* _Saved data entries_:
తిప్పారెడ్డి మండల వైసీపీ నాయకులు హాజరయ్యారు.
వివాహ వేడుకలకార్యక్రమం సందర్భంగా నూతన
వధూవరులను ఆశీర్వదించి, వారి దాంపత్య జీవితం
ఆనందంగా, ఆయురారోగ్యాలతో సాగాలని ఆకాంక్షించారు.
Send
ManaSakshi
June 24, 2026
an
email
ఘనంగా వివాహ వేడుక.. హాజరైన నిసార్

* _ABOUT THIS EXERCISE_:
Reproduce the entries exactly, each one as given.

* _ANSWER TO THIS EXERCISE_:
తిప్పారెడ్డి మండల వైసీపీ నాయకులు హాజరయ్యారు.
వివాహ వేడుకలకార్యక్రమం సందర్భంగా నూతన
వధూవరులను ఆశీర్వదించి, వారి దాంపత్య జీవితం
ఆనందంగా, ఆయురారోగ్యాలతో సాగాలని ఆకాంక్షించారు.
Send
ManaSakshi
June 24, 2026
an
email
ఘనంగా వివాహ వేడుక.. హాజరైన నిసార్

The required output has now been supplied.